# [What the task requires]
Check each line of the material below for the string "LibreOffice", then report how many lines have it, and nothing else.

# [Task inputs]

################

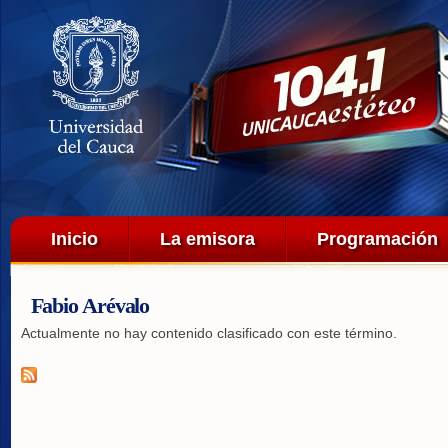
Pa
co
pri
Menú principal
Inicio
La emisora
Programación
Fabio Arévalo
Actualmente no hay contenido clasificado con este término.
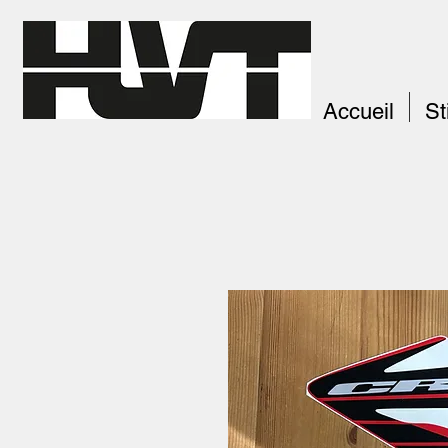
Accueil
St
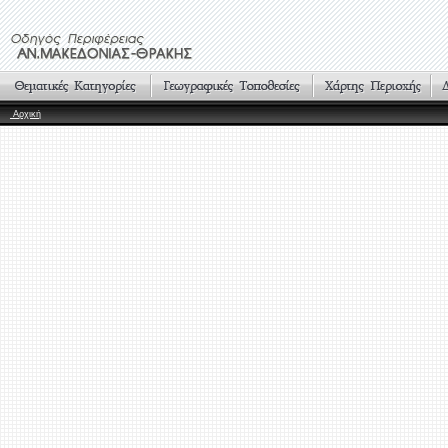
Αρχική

################

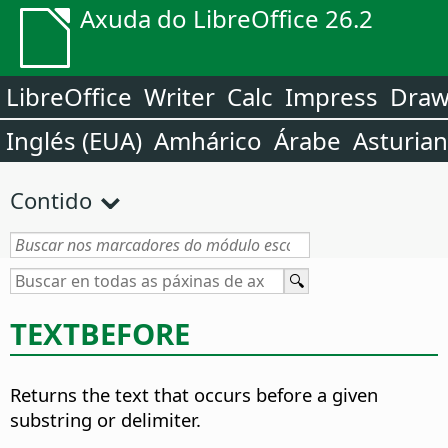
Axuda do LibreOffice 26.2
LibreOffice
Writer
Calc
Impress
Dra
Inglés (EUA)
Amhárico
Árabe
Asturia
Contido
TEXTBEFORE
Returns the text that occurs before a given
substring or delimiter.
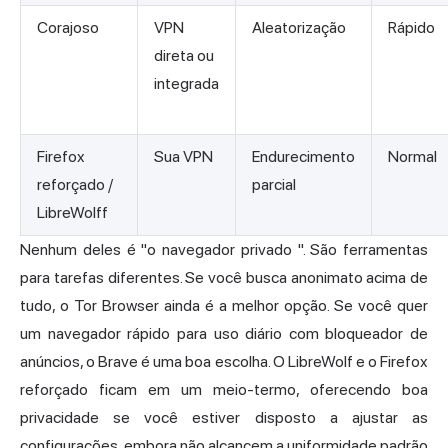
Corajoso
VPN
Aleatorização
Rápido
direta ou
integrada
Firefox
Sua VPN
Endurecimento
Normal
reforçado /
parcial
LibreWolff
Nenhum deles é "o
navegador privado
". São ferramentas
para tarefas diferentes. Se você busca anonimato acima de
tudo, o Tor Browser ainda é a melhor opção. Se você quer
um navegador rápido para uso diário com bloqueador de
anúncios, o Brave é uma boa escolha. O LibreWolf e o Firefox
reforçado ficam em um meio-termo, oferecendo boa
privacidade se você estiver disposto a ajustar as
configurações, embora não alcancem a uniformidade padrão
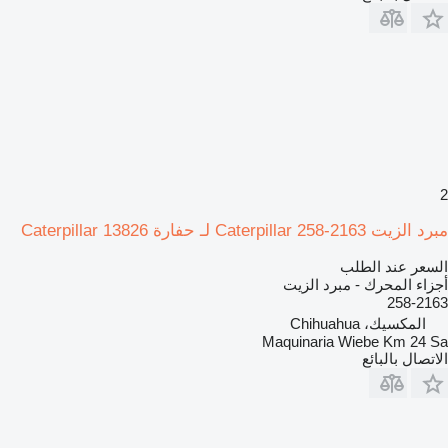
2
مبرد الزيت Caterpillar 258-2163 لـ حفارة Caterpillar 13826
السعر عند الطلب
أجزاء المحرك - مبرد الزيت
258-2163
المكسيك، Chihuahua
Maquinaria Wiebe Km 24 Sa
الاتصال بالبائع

################

# [Finished exercise]
2